(Source records)
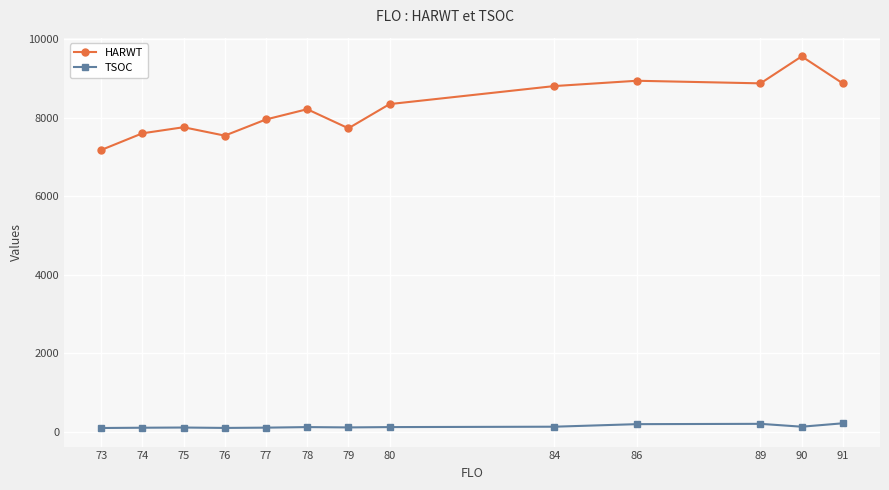

True or false: HARWT and TSOC intersect in this chart.

False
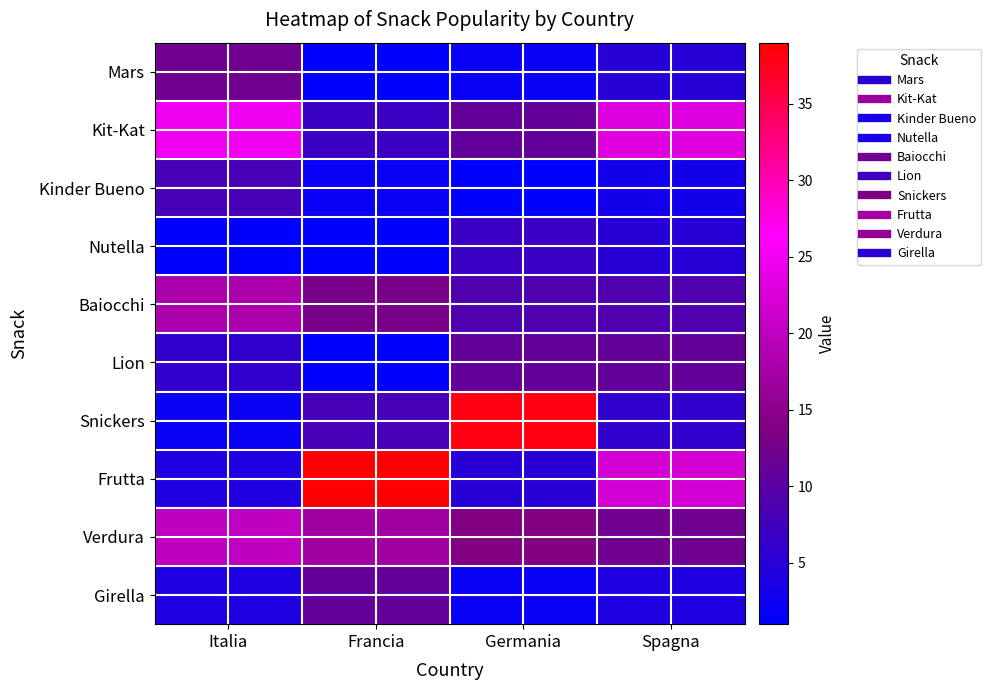

Between Italia and Germania, which series saw the biggest shift?

Snickers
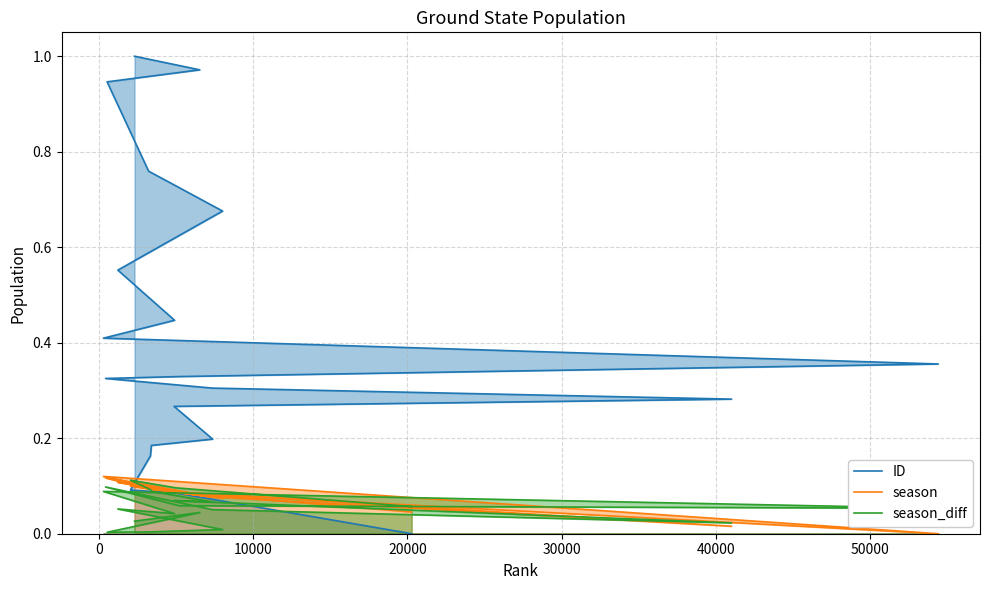

Is the value of ID at 10000 greater than the value of season at 14?

No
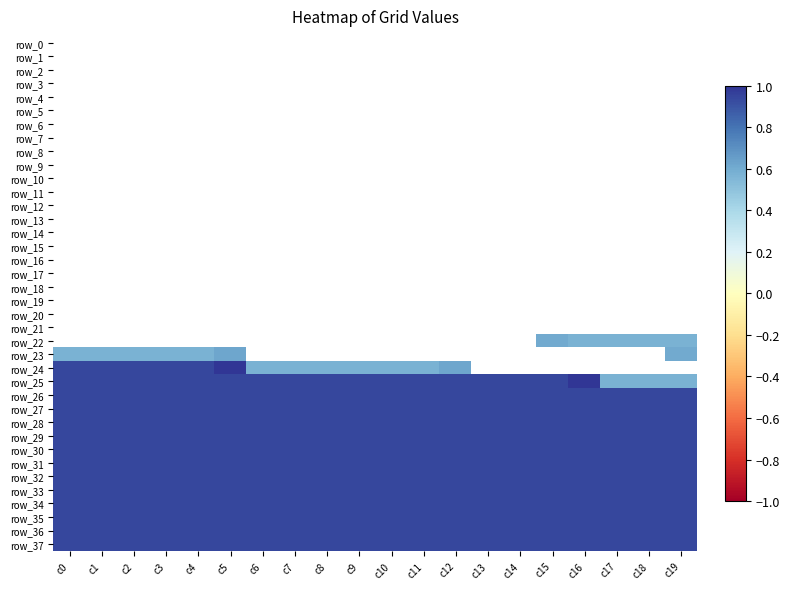

At how many categories does at least one series exceed 0?

20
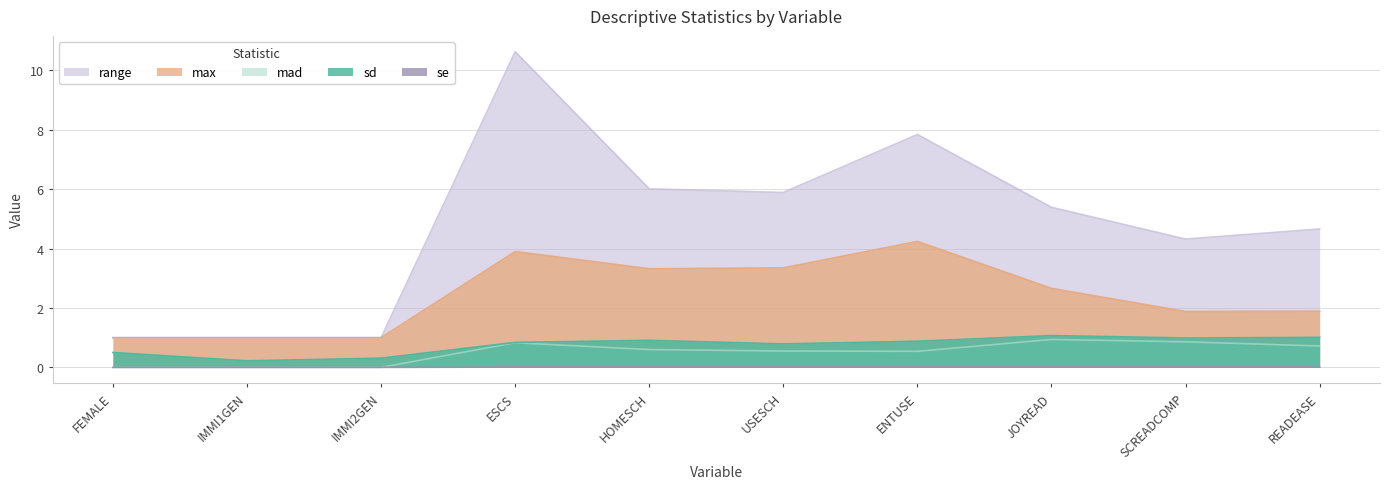

True or false: range has a value of 7.1 at JOYREAD.

False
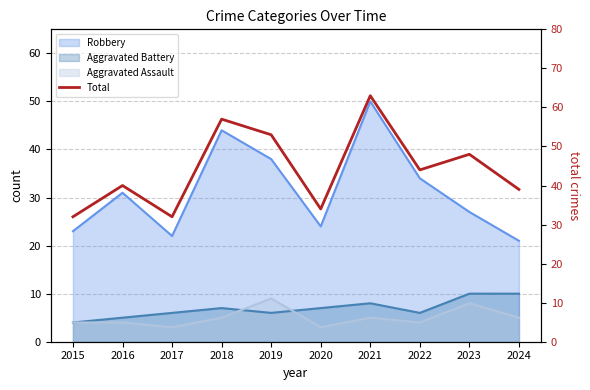

How many lines are shown in the chart?

1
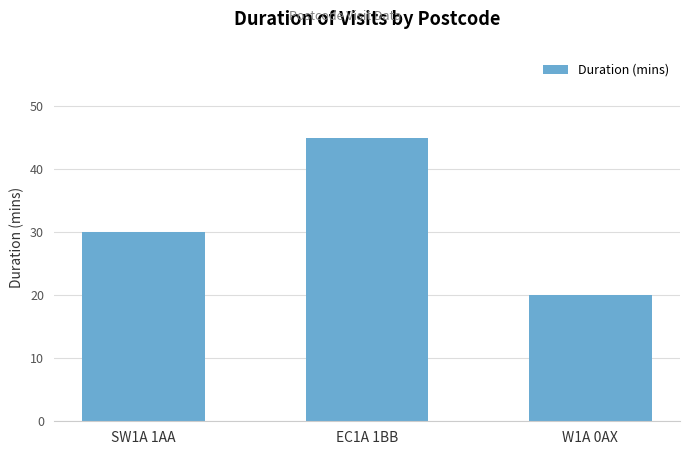

Which category has the lowest value across all series?

W1A 0AX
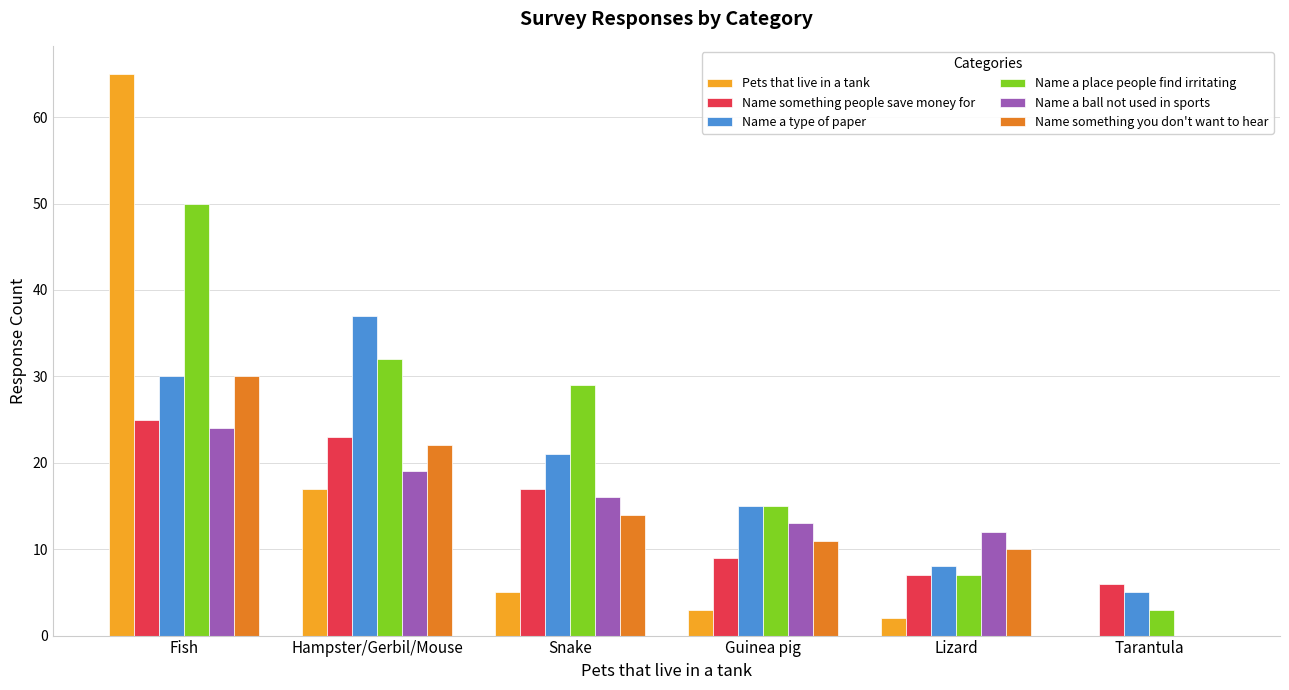

Does the chart contain stacked bars?

No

* **What to produce**:
Rewrite the rows above, replacing every "chart" with "graph" and changing nothing else. Leave out the pictures.

* **Answer below**:
True or false: HARWT and TSOC intersect in this graph.

False

Between Italia and Germania, which series saw the biggest shift?

Snickers

Is the value of ID at 10000 greater than the value of season at 14?

No

At how many categories does at least one series exceed 0?

20

True or false: range has a value of 7.1 at JOYREAD.

False

How many lines are shown in the graph?

1

Which category has the lowest value across all series?

W1A 0AX

Does the graph contain stacked bars?

No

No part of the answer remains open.